Nonprofits' New Commuter Headache: Tax on Transportation Benefits

Does your tax-exempt organization provide transportation and parking benefits to employees? If so, you may have another commuter headache: a new tax. Under the tax reform law, a provision was added to the Internal Revenue Code that will likely require many tax-exempt organizations to pay unrelated business income tax (UBIT) on transportation benefits. Certain costs of qualified transportation, including transit passes, qualified parking and more, will now be taxed as unrelated business income at 21 percent.

The law added the following provision to the Internal Revenue Code: Internal Revenue Code (IRC) Section 512(a)(7): Increase in unrelated business taxable income by disallowed fringe.

This provision was an attempt to put exempt organizations on the same footing as taxable organizations that will no longer be able to deduct these costs as a result of the tax reform law. The provision is effective for amounts paid or incurred after Dec. 31, 2017.

Under this provision, certain qualified transportation fringe benefits, including those relating to parking garages, must be reported as unrelated business income (UBI). All tax-exempt organizations (and a college or university owned and operated by a state or other governmental unit) will have to include as unrelated business taxable income any amounts paid or incurred for any qualified transportation fringe benefits, including the following:

  • A ride in a commuter highway vehicle between the employee’s home and workplace

  • A transit pass

  • Qualified parking

While the first two categories are straightforward, nonprofits might be wondering what constitutes as qualified parking. Qualified parking is parking you provide to your employees on or near your business premises. It includes parking on or near the location from which your employees commute to work using mass transit, commuter highway vehicles or carpools. If an organization has its own garage that is used for parking that is already reported as UBI (e.g., parking for the general public), then the percentage of those costs attributable to the amount already included in its UBI does not have to be included in the amount treated as UBI under the new provision.

The UBIT on these employer costs is 21 percent at the federal level, and state taxes may apply as well. Organizations should consider making estimated tax payments on these taxes.

These employee fringe benefits are still excluded from an employee’s income.
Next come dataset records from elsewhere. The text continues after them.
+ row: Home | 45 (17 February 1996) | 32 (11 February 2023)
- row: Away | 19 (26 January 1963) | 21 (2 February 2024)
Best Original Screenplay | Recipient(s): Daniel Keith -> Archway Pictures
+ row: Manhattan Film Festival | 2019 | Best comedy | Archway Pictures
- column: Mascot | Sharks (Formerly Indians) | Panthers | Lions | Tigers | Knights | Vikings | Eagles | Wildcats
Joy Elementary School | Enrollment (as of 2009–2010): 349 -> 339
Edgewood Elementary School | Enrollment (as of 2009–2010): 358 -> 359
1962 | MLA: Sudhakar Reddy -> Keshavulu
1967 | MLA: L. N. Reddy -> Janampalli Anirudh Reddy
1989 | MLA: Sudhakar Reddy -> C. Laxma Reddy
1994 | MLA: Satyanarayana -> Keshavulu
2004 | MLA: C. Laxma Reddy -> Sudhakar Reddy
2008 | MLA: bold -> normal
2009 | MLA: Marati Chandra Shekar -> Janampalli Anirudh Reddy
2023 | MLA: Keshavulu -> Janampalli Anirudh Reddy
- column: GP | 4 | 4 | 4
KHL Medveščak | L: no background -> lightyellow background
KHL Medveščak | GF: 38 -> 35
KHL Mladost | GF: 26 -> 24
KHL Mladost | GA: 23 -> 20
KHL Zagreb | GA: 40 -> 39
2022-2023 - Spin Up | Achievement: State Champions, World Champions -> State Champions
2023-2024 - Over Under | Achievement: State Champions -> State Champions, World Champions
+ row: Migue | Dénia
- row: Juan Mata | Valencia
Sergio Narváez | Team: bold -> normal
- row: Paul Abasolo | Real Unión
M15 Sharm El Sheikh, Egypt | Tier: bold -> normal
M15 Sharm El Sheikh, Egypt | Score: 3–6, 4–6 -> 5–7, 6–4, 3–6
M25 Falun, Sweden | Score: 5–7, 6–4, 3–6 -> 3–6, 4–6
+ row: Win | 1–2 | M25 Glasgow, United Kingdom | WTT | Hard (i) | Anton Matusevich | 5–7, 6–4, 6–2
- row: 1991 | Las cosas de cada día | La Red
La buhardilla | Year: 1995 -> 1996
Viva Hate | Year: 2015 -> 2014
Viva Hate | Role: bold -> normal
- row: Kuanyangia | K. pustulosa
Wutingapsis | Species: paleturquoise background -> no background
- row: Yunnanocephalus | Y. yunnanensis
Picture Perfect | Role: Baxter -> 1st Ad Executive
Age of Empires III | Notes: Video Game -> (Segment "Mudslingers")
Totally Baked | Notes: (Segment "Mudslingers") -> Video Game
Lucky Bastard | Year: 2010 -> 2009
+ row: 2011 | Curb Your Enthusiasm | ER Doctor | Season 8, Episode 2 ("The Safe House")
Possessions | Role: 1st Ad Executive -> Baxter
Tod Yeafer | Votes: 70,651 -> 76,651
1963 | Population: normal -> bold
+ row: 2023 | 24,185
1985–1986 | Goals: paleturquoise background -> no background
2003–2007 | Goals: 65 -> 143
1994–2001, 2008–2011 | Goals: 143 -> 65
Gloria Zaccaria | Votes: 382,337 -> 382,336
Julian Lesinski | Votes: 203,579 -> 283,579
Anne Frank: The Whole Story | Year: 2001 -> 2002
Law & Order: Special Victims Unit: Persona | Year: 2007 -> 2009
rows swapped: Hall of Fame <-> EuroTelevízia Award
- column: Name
Employers can generally exclude the value of transportation benefits provided to an employee during 2018 from the employee’s wages up to the following limits[1]:

  • $260 per month for combined commuter highway vehicle transportation and transit passes

  • $260 per month for qualified parking

Even if the benefit is provided under a compensation reduction agreement, the payment will still result in UBIT for the organization. The only way the organization can avoid counting these benefits as UBI is to have the employee pay for the benefits with after-tax dollars.

Compensation Reduction Agreement Example:
For 2018, the monthly limit on the amount that may be excluded from an employee’s income for qualified parking benefits is $260. Commuter employees can receive both the transit and parking benefits up to $520 per month tax-free.

On a per employee basis, for commuter and transit passes only, $260 monthly is $3,120 annually, and the UBI tax on this amount at 21 percent is $655 plus state taxes, if applicable. With 100 employees, the federal tax alone would be $655 per employee and approximately $65,500 in total. To the extent your organization provides a commuter benefit of up to $520 per month, the UBI tax can be much more.

Actions nonprofits can take now:

  • Organizations should determine whether they provide these transportation and parking benefits, and if so, to how many employees, what kind and how much?

  • Calculate the estimated tax payments for Federal UBI and the state, if applicable.

  • If your organization has not filed Form 990-T in the past, enroll the organization in the Electronic Federal Tax Payment System in order to remit the taxes.